Modified UPGMA
A modified version of UPGMA is used to construct a guide tree.
At a step that clusters sequences A and B in UPGMA,
d(C,AB) = 0.5 * ( d(A,C) + d(B,C) )
but we use a variant of UPGMA like this:
d(C,AB) = x * 0.5 * ( d(A,C) + d(B,C) ) + (1-x) * min( d(A,C), d(B,C) )
The x value is arbitrarily set to 0.1. This works well in handling fragment sequences from
the following reason.
For simplicity, let us consider distance d() calculated from
an alignment consisting of two alphabets (denoted by - and =) and gaps (denoted by spaces)
like this:
A. -------------------------=======-----
B. =======
C. -------=------------
D. ==-=------=--=--==--------==-=-=-----
where B is a fragment sequences of A (%id=100),
C is a fragment closely related to A, and
D is distantly related to A-C.
An appropriate clustering order is
(((A,B),C),D).
In the initial distance matrix,
d(A,B) is 0, d(A,C) is a small value,
and d(B,C) is a large value because B is not homologous to C.

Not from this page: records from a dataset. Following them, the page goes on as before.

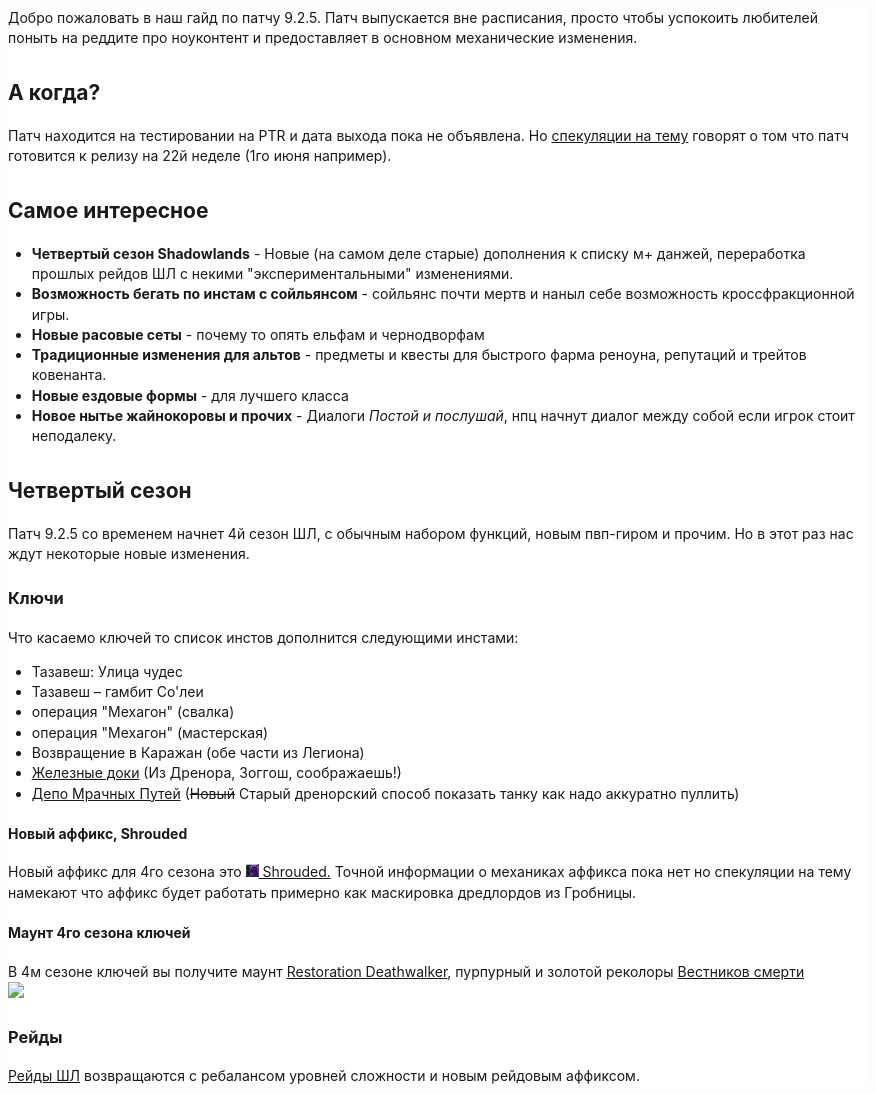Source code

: Добро пожаловать в наш гайд по патчу 9.2.5. Патч выпускается вне расписания, просто чтобы успокоить любителей поныть на реддите про ноуконтент и предоставляет в основном механические изменения.

## А когда?
Патч находится на тестировании на PTR и дата выхода пока не объявлена. Но [спекуляции на тему](https://t.me/trink_it_now/6496) говорят о том что патч готовится к релизу на 22й неделе (1го июня например).

## Самое интересное
- **Четвертый сезон Shadowlands** - Новые (на самом деле старые) дополнения к списку м+ данжей, переработка прошлых рейдов ШЛ с некими "экспериментальными" изменениями.
- **Возможность бегать по инстам с сойльянсом** - сойльянс почти мертв и наныл себе возможность кроссфракционной игры.
- **Новые расовые сеты** - почему то опять ельфам и чернодворфам
- **Традиционные изменения для альтов** - предметы и квесты для быстрого фарма реноуна, репутаций и трейтов ковенанта.
- **Новые ездовые формы** - для лучшего класса
- **Новое нытье жайнокоровы и прочих** - Диалоги *Постой и послушай*, нпц начнут диалог между собой если игрок стоит неподалеку.

## Четвертый сезон
Патч 9.2.5 со временем начнет 4й сезон ШЛ, с обычным набором функций, новым пвп-гиром и прочим. Но в этот раз нас ждут некоторые новые изменения.

### Ключи
Что касаемо ключей то список инстов дополнится следующими инстами:
- Тазавеш: Улица чудес
- Тазавеш – гамбит Со'леи
- операция "Мехагон" (свалка)
- операция "Мехагон" (мастерская)
- Возвращение в Каражан (обе части из Легиона)
- [Железные доки](https://ru.wowhead.com/iron-docks) (Из Дренора, Зоггош, соображаешь!)
- [Депо Мрачных Путей](https://ru.wowhead.com/grimrail-depot) (~~Новый~~ Старый дренорский способ показать танку как надо аккуратно пуллить)

#### Новый аффикс, Shrouded  

Новый аффикс для 4го сезона это <a href="https://ptr.wowhead.com/affix=131/shrouded"><img src="https://raw.githubusercontent.com/MagicalCow/TrinkIT-News/main/Sources/Assets/Guide-9.2.5/Guide-9.2.5-02.gif" align="bottom" width="13" height="13"/> Shrouded.</a> Точной информации о механиках аффикса пока нет но спекуляции на тему намекают что аффикс будет работать примерно как маскировка дредлордов из Гробницы.

#### Маунт 4го сезона ключей
В 4м сезоне ключей вы получите маунт [Restoration Deathwalker](https://ptr.wowhead.com/item=192557/restoration-deathwalker), пурпурный и золотой реколоры [Вестников смерти](https://ru.wowhead.com/items/miscellaneous/mounts/flying#items;q=%D0%B2%D0%B5%D1%81%D1%82%D0%BD%D0%B8%D0%BA%20%D1%81%D0%BC%D0%B5%D1%80%D1%82%D0%B8)  
![](https://bnetcmsus-a.akamaihd.net/cms/gallery/l7/L7XB0GX95BPW1651792634032.png)

### Рейды
[Рейды ШЛ](https://ru.wowhead.com/zones/shadowlands/raids) возвращаются с ребалансом уровней сложности и новым рейдовым аффиксом.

A and B are clustered in the first step, as d(A,B)=0.
In the UPG method, the distance between C and cluster AB is
d(C,AB) = 0.5*( d(A,C) + d(B,C) ).
d(C,AB) is a large value because of d(B,C).
It may be larger than d(D,AB) and d(C,D) in the worst case.
As a result, (AB,D) or (C,D) may be clustered in the second step
( ((A,B),D),C) or ((A,B),(C,D)) ).
To avoid these,
d(C,AB) is set to min( d(A,C), d(B,C) ) = d(A,C).
The above method works wrong on a situation like
A. -----=======-------------------------
B. =======
C. --------------------
D. --------------------
where d(A,B)=d(A,C)=d(A,D)=d(C,D)=0 and d(B,C)≠0.
As a guide tree,
((A,B),(C,D)) (1)
is desirable,
but depending on the input order,
(((A,B),C),D) (2)
might be selected under the above method,
because d(C,AB)=d(D,AB)=d(C,D)=0 after the first clustering.
To avoid (2), we use a UPG style distance in part.